The United Front for Separate State (UFSS), a joint forum of nine organisations demanding a north Bengal state, wants Bimal Gurung, the president of Gorkha Janmukti Morcha, to contest the Darjeeling Lok Sabha seat.
Roshan Giri, the general secretary of the Morcha, admitted that the party received the proposal.
“We have received the proposal but the party is yet to take a stand on when Bimal Gurung would contest the Darjeeling Lok Sabha seat,” Giri told The Telegraph.

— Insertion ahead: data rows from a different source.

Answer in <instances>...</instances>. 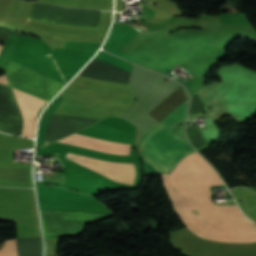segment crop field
Instances as JSON below:
<instances>
[{"label":"crop field","mask_w":256,"mask_h":256,"mask_svg":"<svg viewBox=\"0 0 256 256\" xmlns=\"http://www.w3.org/2000/svg\"><path fill=\"white\" fill-rule=\"evenodd\" d=\"M178 215L196 235L214 241H256V225L237 205H215L209 185L223 184L218 174L197 153L183 158L170 174H161Z\"/></svg>","instance_id":"8a807250"},{"label":"crop field","mask_w":256,"mask_h":256,"mask_svg":"<svg viewBox=\"0 0 256 256\" xmlns=\"http://www.w3.org/2000/svg\"><path fill=\"white\" fill-rule=\"evenodd\" d=\"M187 103L186 100L147 134L138 149L157 171L170 172L180 158L194 151L176 130L185 122Z\"/></svg>","instance_id":"ac0d7876"},{"label":"crop field","mask_w":256,"mask_h":256,"mask_svg":"<svg viewBox=\"0 0 256 256\" xmlns=\"http://www.w3.org/2000/svg\"><path fill=\"white\" fill-rule=\"evenodd\" d=\"M58 142L83 148L94 149L115 154L129 155L133 145L105 141L74 134ZM67 158L109 178L112 181L134 184L136 169L134 164L111 163L94 158L67 153Z\"/></svg>","instance_id":"34b2d1b8"},{"label":"crop field","mask_w":256,"mask_h":256,"mask_svg":"<svg viewBox=\"0 0 256 256\" xmlns=\"http://www.w3.org/2000/svg\"><path fill=\"white\" fill-rule=\"evenodd\" d=\"M100 11L74 10L35 3L29 18L62 25L97 27Z\"/></svg>","instance_id":"412701ff"},{"label":"crop field","mask_w":256,"mask_h":256,"mask_svg":"<svg viewBox=\"0 0 256 256\" xmlns=\"http://www.w3.org/2000/svg\"><path fill=\"white\" fill-rule=\"evenodd\" d=\"M12 89L15 93L24 118L23 136L34 137L37 111L46 102V100L13 87Z\"/></svg>","instance_id":"f4fd0767"},{"label":"crop field","mask_w":256,"mask_h":256,"mask_svg":"<svg viewBox=\"0 0 256 256\" xmlns=\"http://www.w3.org/2000/svg\"><path fill=\"white\" fill-rule=\"evenodd\" d=\"M186 99L180 87L148 114L160 122Z\"/></svg>","instance_id":"dd49c442"},{"label":"crop field","mask_w":256,"mask_h":256,"mask_svg":"<svg viewBox=\"0 0 256 256\" xmlns=\"http://www.w3.org/2000/svg\"><path fill=\"white\" fill-rule=\"evenodd\" d=\"M0 256H17L15 240H8L0 249Z\"/></svg>","instance_id":"e52e79f7"},{"label":"crop field","mask_w":256,"mask_h":256,"mask_svg":"<svg viewBox=\"0 0 256 256\" xmlns=\"http://www.w3.org/2000/svg\"><path fill=\"white\" fill-rule=\"evenodd\" d=\"M2 46L0 45V50H1Z\"/></svg>","instance_id":"d8731c3e"},{"label":"crop field","mask_w":256,"mask_h":256,"mask_svg":"<svg viewBox=\"0 0 256 256\" xmlns=\"http://www.w3.org/2000/svg\"><path fill=\"white\" fill-rule=\"evenodd\" d=\"M139 27H141V26H139ZM141 28H143V27H141ZM143 29H145V28H143Z\"/></svg>","instance_id":"5a996713"},{"label":"crop field","mask_w":256,"mask_h":256,"mask_svg":"<svg viewBox=\"0 0 256 256\" xmlns=\"http://www.w3.org/2000/svg\"><path fill=\"white\" fill-rule=\"evenodd\" d=\"M145 1H147V0H145ZM149 2V1H148ZM151 3V2H150ZM154 4V3H153ZM157 5V4H156Z\"/></svg>","instance_id":"3316defc"}]
</instances>
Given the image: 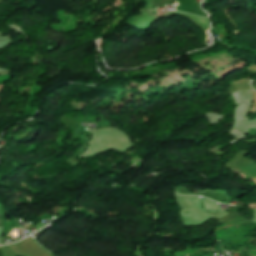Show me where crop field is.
<instances>
[{"instance_id": "obj_1", "label": "crop field", "mask_w": 256, "mask_h": 256, "mask_svg": "<svg viewBox=\"0 0 256 256\" xmlns=\"http://www.w3.org/2000/svg\"><path fill=\"white\" fill-rule=\"evenodd\" d=\"M252 87L256 89V81H252L251 83Z\"/></svg>"}, {"instance_id": "obj_2", "label": "crop field", "mask_w": 256, "mask_h": 256, "mask_svg": "<svg viewBox=\"0 0 256 256\" xmlns=\"http://www.w3.org/2000/svg\"><path fill=\"white\" fill-rule=\"evenodd\" d=\"M0 256H5L3 251H2V247L0 246Z\"/></svg>"}]
</instances>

Not yet a year old, the UFSS is a common forum of nine regional political parties and organisations — the Kamtapur Progressive Party, the Gorkha Janmukti Morcha, the Kamtapur People’s Party (United), the Joy Birsa Munda Ulgulan, the SC/ST Movement Committee, the Progressive Peoples Party, the Akhil Bharatiya Rajbanshi Samaj, the Greater Cooch Behar Peoples’ Association and the Bhumiputra Unnayan Committee — and has been holding meetings across north Bengal.
The UFSS has decided to contest all the eight north Bengal Lok Sabha seats.
Even though Giri said that the party has not yet decided on the UFSS proposal, the Morcha has started an exercise to project Gurung.
On Monday, the youth wing of the Morcha said that they had passed a proposal stating that they would want Gurung to contest the upcoming Parliament election.
“We waited for Narendra Modi’s public meeting at Siliguri on Saturday hoping some announcement would come for the Gorkhas. There was nothing. It is then we decided we should work by ourselves to raise our issues,” said a youth leader of Morcha, adding their wing too has passed a proposal backing Gurung as a Lok Sabha candidate.
The development has spiced up the Darjeeling contest further. Former bureaucrat Gopal Lama is contesting as a BGPM candidate on a Trinamul ticket. The BJP has not yet announced its candidate.
Gurung, who once lorded over Darjeeling hills and was instrumental in ensuring the win of MPs and MLAs from Darjeeling hills, greatly lost his support base after he decided to join hands with Trinamul in 2020.
This was after being on the run for three years from 2017 soon after he launched the Gorkhaland statehood agitation and closed the hills for a record 104 days.
After resurfacing and tying up with Trinamul, Gurung’s party lost all elections it took part in, including Assembly, GTA, municipality and panchayat.
“If Gurung does decide to contest the election, he will be indulging in a major gamble. A loss in this election would hit his party and supporters hard. A success on the other hand would help revive the Morcha,” said an observer.
Many in the hills agree that Gurung’s organisational strength is not the strongest at the moment.